The ship Monkbarns was one of three commissioned for a prominent local canvas manufacturer. He named them Monkbarns, Fairport (as Scott called Arbroath in the novel) and Musselcrag – the abbey’s old fishing village, Auchmithie.

Steam-powered shipping was already cutting the demand for sailcloth by 1895, when Monkbarns was launched, but there was still a living to be made in sail, where the wind was free and labour cheap, and Arbroath was a mass of saw-tooth factory roofs and chimneys to prove it.

Charles Webster Corsar could have invested in steamers to bring in the Russian flax his factories needed, but the last surviving son of the weaver with the vision to buy James Watt’s engine chose instead to build sailing ships, and with a wry flourish he named them after a historical romance.

Henry Robertson and Josiah Arthur

Newspaper cutting from 1925 with Monkbarns ‘old-timers’ Sails Robertson and the ship’s cook, Josiah Arthur

ship's cook

Monkbarns’ cook, Josiah Arthur, photographed by Eugene Bainbridge. (Copyright)

A newspaper cutting from 1925 again shows Henry Robertson sitting on Monkbarns’ deck surrounded by canvas, now with the ship’s black cook, Josiah Arthur, posed beside him. The journalist describes them as “the knight of the needle and the cracker-hash king … survivors of types the world will soon know only in history”. There was hardly a square foot of Monkbarns’ canvas that had missed Henry’s palm and needles in 14 years, he wrote, and Arthur claimed to have cooked more cracker-hash, dandy-funk, and lob-scouse than any ship’s cook left in active service.

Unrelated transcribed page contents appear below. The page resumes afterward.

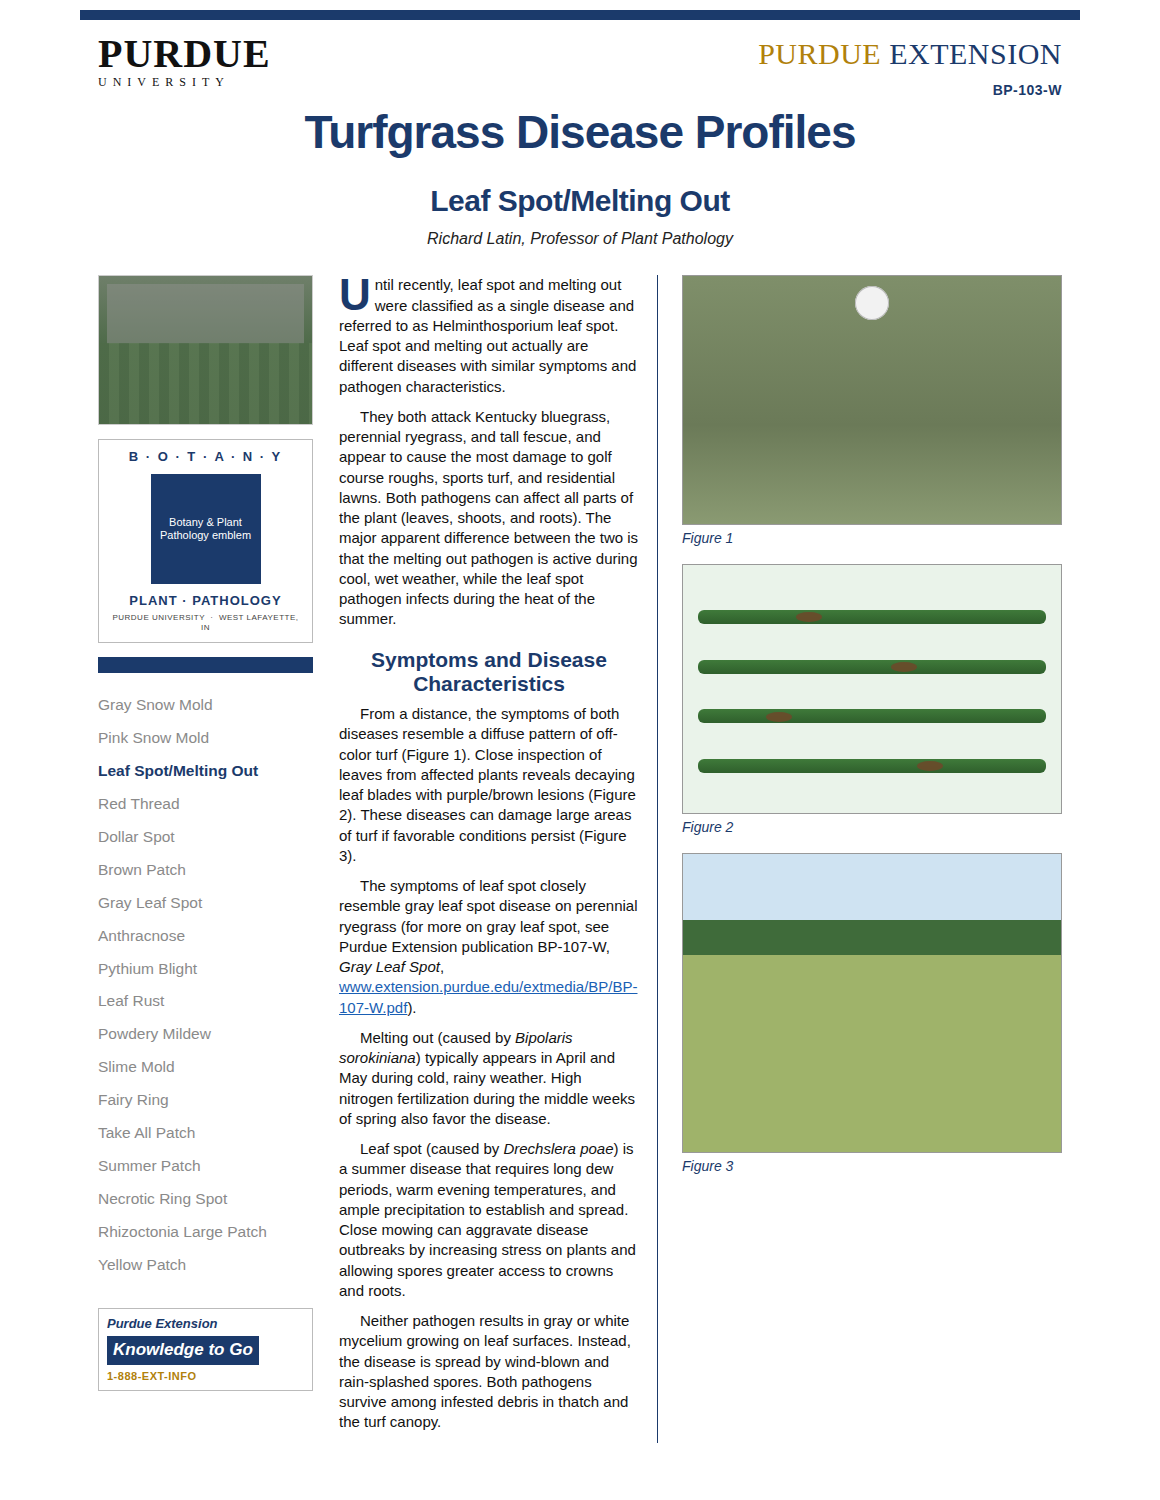PURDUE UNIVERSITY
PURDUE EXTENSION
BP-103-W
Turfgrass Disease Profiles
Leaf Spot/Melting Out
Richard Latin, Professor of Plant Pathology
B · O · T · A · N · Y
Botany & Plant Pathology emblem
PLANT · PATHOLOGY
PURDUE UNIVERSITY · WEST LAFAYETTE, IN
Gray Snow Mold
Pink Snow Mold
Leaf Spot/Melting Out
Red Thread
Dollar Spot
Brown Patch
Gray Leaf Spot
Anthracnose
Pythium Blight
Leaf Rust
Powdery Mildew
Slime Mold
Fairy Ring
Take All Patch
Summer Patch
Necrotic Ring Spot
Rhizoctonia Large Patch
Yellow Patch
Purdue Extension
Knowledge to Go
1-888-EXT-INFO
Until recently, leaf spot and melting out were classified as a single disease and referred to as Helminthosporium leaf spot. Leaf spot and melting out actually are different diseases with similar symptoms and pathogen characteristics.
They both attack Kentucky bluegrass, perennial ryegrass, and tall fescue, and appear to cause the most damage to golf course roughs, sports turf, and residential lawns. Both pathogens can affect all parts of the plant (leaves, shoots, and roots). The major apparent difference between the two is that the melting out pathogen is active during cool, wet weather, while the leaf spot pathogen infects during the heat of the summer.
Symptoms and Disease Characteristics
From a distance, the symptoms of both diseases resemble a diffuse pattern of off-color turf (Figure 1). Close inspection of leaves from affected plants reveals decaying leaf blades with purple/brown lesions (Figure 2). These diseases can damage large areas of turf if favorable conditions persist (Figure 3).
The symptoms of leaf spot closely resemble gray leaf spot disease on perennial ryegrass (for more on gray leaf spot, see Purdue Extension publication BP-107-W, Gray Leaf Spot, www.extension.purdue.edu/extmedia/BP/BP-107-W.pdf).
Melting out (caused by Bipolaris sorokiniana) typically appears in April and May during cold, rainy weather. High nitrogen fertilization during the middle weeks of spring also favor the disease.
Leaf spot (caused by Drechslera poae) is a summer disease that requires long dew periods, warm evening temperatures, and ample precipitation to establish and spread. Close mowing can aggravate disease outbreaks by increasing stress on plants and allowing spores greater access to crowns and roots.
Neither pathogen results in gray or white mycelium growing on leaf surfaces. Instead, the disease is spread by wind-blown and rain-splashed spores. Both pathogens survive among infested debris in thatch and the turf canopy.
Figure 1
Figure 2
Figure 3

‘“No steam-boats for me, massa,” said Josh of Jamaicy,’ runs the toe-curling prose. ‘“I’ve always been used to serving out lime-juice and trimming salt-junk, and at my time ob life, massa, I don’t feel like turning on ham and eggs and peaches and cream for steam-boat sailors.”’

The crew list for that voyage reveals Josiah was in fact from from Barbados not “Jamaicy”, and that Henry had sheared ten years off his age. He still looked good. He could get away with 60.

Four years later, however, the old Scot was dead. Captain Davies, too, was dead, probably of stomach cancer. He fell ill on what was to be Monkbarns’ final rounding of the Horn and was buried in Rio. Monkbarns herself had limped back to the UK only to be sold for a coal hulk. The boy with the camera failed his sight test and never sailed again.

Monkbarns sailmaker Henry Robertson and his leather sailmaker's "palm", in the Signal Tower Museum, Arbroath

Monkbarns sailmaker Henry Robertson and his leather sailmaker’s “palm”, in the Signal Tower Museum, Arbroath

After a lifetime at sea, Henry Robertson finally went home to his children and grandchildren, and he lies buried with his Kate in Sleepyhillock cemetery, Montrose.

His sailmaker’s palm, a last tangible link with the ship, sits on a glass shelf in the Signal Tower museum in Arbroath – beside one last view of Henry surrounded by billows of canvas, stitching in eternal sunshine aboard Monkbarns.